Find "Rendered at 2001 by 1125 pixels." and "Page size: 1500x1125." in the records below. Copy the lines holding them and every line between, exactly, and no others.

Structured page parsing data:
##############################

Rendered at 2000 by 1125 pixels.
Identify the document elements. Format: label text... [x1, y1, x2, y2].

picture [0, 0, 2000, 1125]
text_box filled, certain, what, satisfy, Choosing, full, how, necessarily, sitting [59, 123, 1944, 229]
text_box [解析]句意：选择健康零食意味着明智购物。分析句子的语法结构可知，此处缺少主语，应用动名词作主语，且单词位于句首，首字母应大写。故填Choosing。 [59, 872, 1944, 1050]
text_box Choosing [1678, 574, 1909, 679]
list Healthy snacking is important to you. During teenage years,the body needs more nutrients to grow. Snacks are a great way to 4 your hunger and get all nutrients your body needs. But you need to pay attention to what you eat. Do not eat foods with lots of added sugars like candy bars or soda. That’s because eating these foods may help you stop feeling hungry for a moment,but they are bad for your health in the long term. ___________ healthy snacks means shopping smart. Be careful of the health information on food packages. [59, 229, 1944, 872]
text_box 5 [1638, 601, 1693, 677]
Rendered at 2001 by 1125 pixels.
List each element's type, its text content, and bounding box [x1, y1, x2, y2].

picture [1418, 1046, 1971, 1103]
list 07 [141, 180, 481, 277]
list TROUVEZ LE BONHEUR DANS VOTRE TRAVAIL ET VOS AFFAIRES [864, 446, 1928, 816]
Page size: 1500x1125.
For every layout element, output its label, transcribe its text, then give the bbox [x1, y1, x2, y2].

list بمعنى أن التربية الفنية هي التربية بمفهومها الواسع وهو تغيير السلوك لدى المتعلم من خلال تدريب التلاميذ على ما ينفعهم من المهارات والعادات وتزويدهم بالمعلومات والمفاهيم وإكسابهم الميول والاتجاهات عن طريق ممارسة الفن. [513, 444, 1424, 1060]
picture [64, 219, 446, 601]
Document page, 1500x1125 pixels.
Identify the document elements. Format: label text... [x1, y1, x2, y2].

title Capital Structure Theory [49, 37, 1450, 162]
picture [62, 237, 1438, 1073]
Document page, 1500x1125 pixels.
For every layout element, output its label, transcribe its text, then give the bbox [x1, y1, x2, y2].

##############################

__The completed task__:
Rendered at 2001 by 1125 pixels.
List each element's type, its text content, and bounding box [x1, y1, x2, y2].

picture [1418, 1046, 1971, 1103]
list 07 [141, 180, 481, 277]
list TROUVEZ LE BONHEUR DANS VOTRE TRAVAIL ET VOS AFFAIRES [864, 446, 1928, 816]
Page size: 1500x1125.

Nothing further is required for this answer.